Eu acredito que há uma certa globalização da cultura geek. Certamente nesses mais de 16 anos que tenho trabalhado fora, vi uma recente explosão na visibilidade da audiência por ficção especulativa (classificação que abrange principalmente terror, fantasia e sci-fi) em todas suas formas, internacionalmente.  Eu sinto que há um aumento na audiência mundial por tal ficção e arte. Assim como a recuperação de formas anteriores pouco respeitadas.

Em Estação Perdido encontramos seres de diferentes espécies vivendo sob uma rígida hierarquia social e um forte sistema autoritário e corrupto.
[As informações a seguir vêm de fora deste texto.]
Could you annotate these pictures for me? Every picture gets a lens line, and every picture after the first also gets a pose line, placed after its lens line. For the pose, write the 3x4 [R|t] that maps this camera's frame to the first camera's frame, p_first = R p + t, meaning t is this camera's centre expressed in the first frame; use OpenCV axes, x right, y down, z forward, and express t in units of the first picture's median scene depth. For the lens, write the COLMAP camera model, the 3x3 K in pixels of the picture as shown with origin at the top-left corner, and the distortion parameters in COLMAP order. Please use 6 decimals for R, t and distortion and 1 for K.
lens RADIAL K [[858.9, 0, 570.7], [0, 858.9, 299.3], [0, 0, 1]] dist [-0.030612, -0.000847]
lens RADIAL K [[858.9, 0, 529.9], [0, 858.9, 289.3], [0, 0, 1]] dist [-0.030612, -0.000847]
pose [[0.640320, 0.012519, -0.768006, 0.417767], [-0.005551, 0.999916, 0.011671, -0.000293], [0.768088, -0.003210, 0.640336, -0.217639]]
E naturalmente, muitos podem relacionar esse universo com o mundo real. Assim, você acha que a literatura ficcional perde o seu significado com essas constantes comparações?

Há uma grande angústia em alguns leitores para entender o que o livro realmente significa – decifrar uma interpretação específica e exclusiva sobre o nosso mundo. E não está nada errado. Para o benefício de todos, a literatura tem ressonâncias metafóricas com a nossa realidade.  Mas o problema com este tipo de leitura é que ela simplifica sua compreensão da metáfora e é inadequada no sentido do literalismo da ficção. Isso não quer dizer que um livro não possa ser lido como algo sobre determinada linha política. Mas ele não é uma alegoria e o seu significado sempre irá escapar de qualquer tentativa de simplifica-lo em uma leitura individual – ou pelo menos deveria. E um dragão em um romance fantástico pode ser uma metáfora para todo tipo de coisa. Mas ele também é – pelo menos nos melhores livros – um lagarto flamejante gigante. 
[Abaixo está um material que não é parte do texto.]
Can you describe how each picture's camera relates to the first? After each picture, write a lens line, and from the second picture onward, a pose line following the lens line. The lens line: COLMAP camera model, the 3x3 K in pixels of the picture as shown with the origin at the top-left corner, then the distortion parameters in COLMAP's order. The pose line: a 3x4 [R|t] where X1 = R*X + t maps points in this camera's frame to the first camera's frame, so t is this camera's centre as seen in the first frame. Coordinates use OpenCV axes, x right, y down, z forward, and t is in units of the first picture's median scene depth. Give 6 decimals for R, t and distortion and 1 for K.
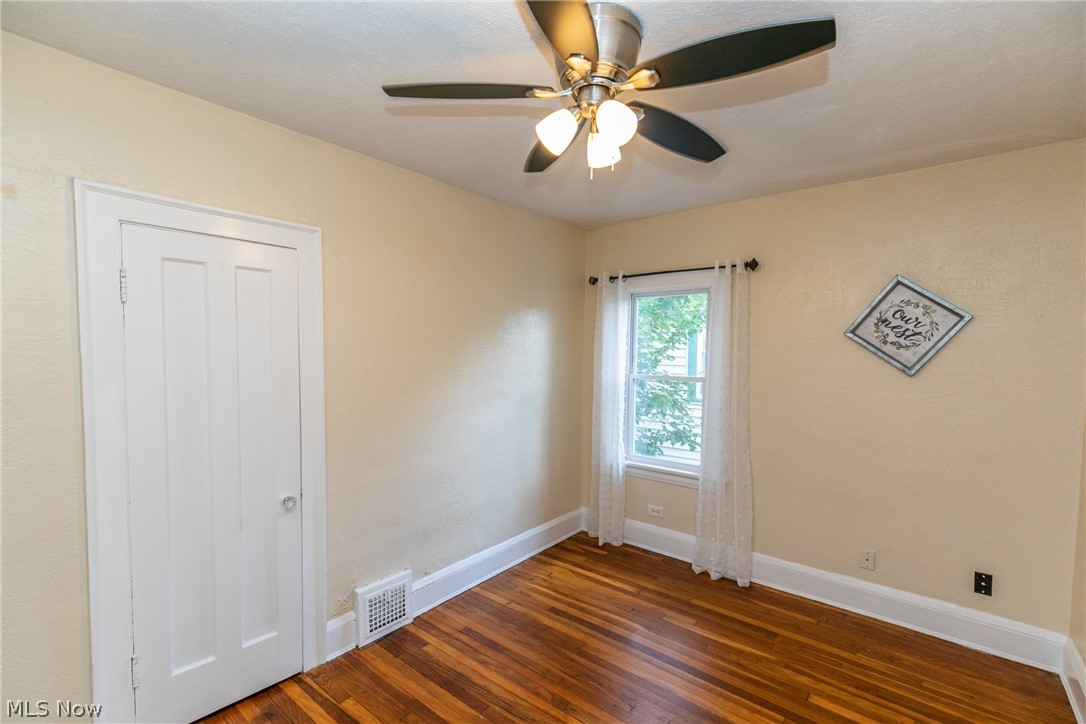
lens RADIAL K [[482.8, 0, 540.0], [0, 482.8, 371.6], [0, 0, 1]] dist [0.001020, -0.000241]
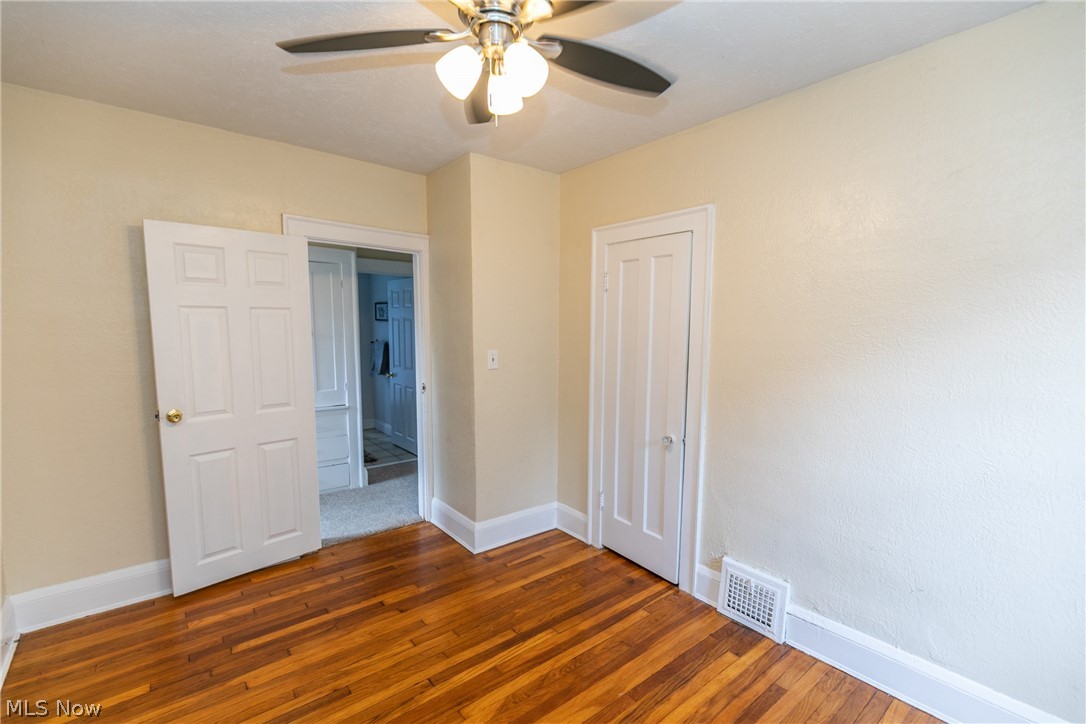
lens RADIAL K [[482.8, 0, 540.0], [0, 482.8, 371.6], [0, 0, 1]] dist [0.001020, -0.000241]
pose [[-0.204596, 0.097014, -0.974027, 0.648145], [-0.041808, 0.993302, 0.107716, -0.023847], [0.977953, 0.062760, -0.199169, 0.805072]]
A imprensa internacional já o comparou a Franz Kafka, George Orwell e Philip K. Dick. Porém, como você entende e descreve o seu processo criativo e de escrita?

Fico absurdamente lisonjeado com essas comparações. Eu diria que o meu processo de escrita é confuso, incoerente, agitado, esperançoso e frustrante. Eu ainda procuro estrutura. E não sei se vou melhorar nesse processo, mas ainda sonho com isso. Já minha relação com a literatura é de fascinação, intenso amor e comprometimento com as leituras que faço.

Você também é um respeitado professor de escrita criativa. Assim, em um cenário no qual todas as ideias já parecem ter sido usadas, como escrever algo novo?

Lutar por “novidade” e “singularidade” pode entristecê-lo. E não existe “sem novas ideias”. Talvez a melhor coisa seja refazer, recombinar e misturar as ideias em novas combinações.  Para ser honesto, creio que muitos de nós têm ideias melhores do que realmente achamos ter.  Acho que um dos grandes problemas que encaramos é que as pessoas são treinadas a escutar que suas ideias são ridículas, desanimando rapidamente. Acho que o maior problema que as pessoas enfrentam não é a falta de ideia, mas sim o desencorajamento em seguir firme com elas. 

Como você compreende a literatura fantástica atual?

Eu espero por melhorias tanto no escopo de representação e representantes, quanto na qualidade.  No geral, acredito em uma melhoria lenta no futuro. Acho que seria muito legal ter mais gente esforçada – para ficar claro, não apenas no fantástico. Eu quero que a fantasia aprenda a ‘roubar’ o melhor da literatura. Não quero parodiar. Particularmente, espero por mais experimentalismo.

Você escreveu romances, histórias curtas, séries em quadrinhos e até livro de RPG. Quais caminhos a literatura ainda pode dar a você?

Eu diria que tenho interesse em trabalhar com videogames, num mundo de criação mais geral. E gostaria de colaborar mais com os artistas, até mesmo com artistas da música. Também gostaria de escrever mais obras não ficcionais. Mas acho que meu coração ficará sempre na ficção.

Estação Perdido é o primeiro volume de uma trilogia. É difícil construir esse tipo de narrativa, onde cada livro deve manter sua individualidade ao mesmo tempo em que integra uma estrutura maior?

Para mim, isto nunca foi um grande problema. Em parte, porque Estação Perdido não é o começo de uma trilogia ou série, estritamente falando. Os três livros são localizados no mesmo mundo, próximos na época, com personagens compartilhados e referências a situações de outras obras. Mas os três livros foram cuidadosamente planejados como obras independentes. É muito importante para mim que cada volume trabalhe sob seus próprios termos, e que você não precise ler nenhum outro para fazer sentido nesses (mas se o fizer, é capaz de perceber certas referências).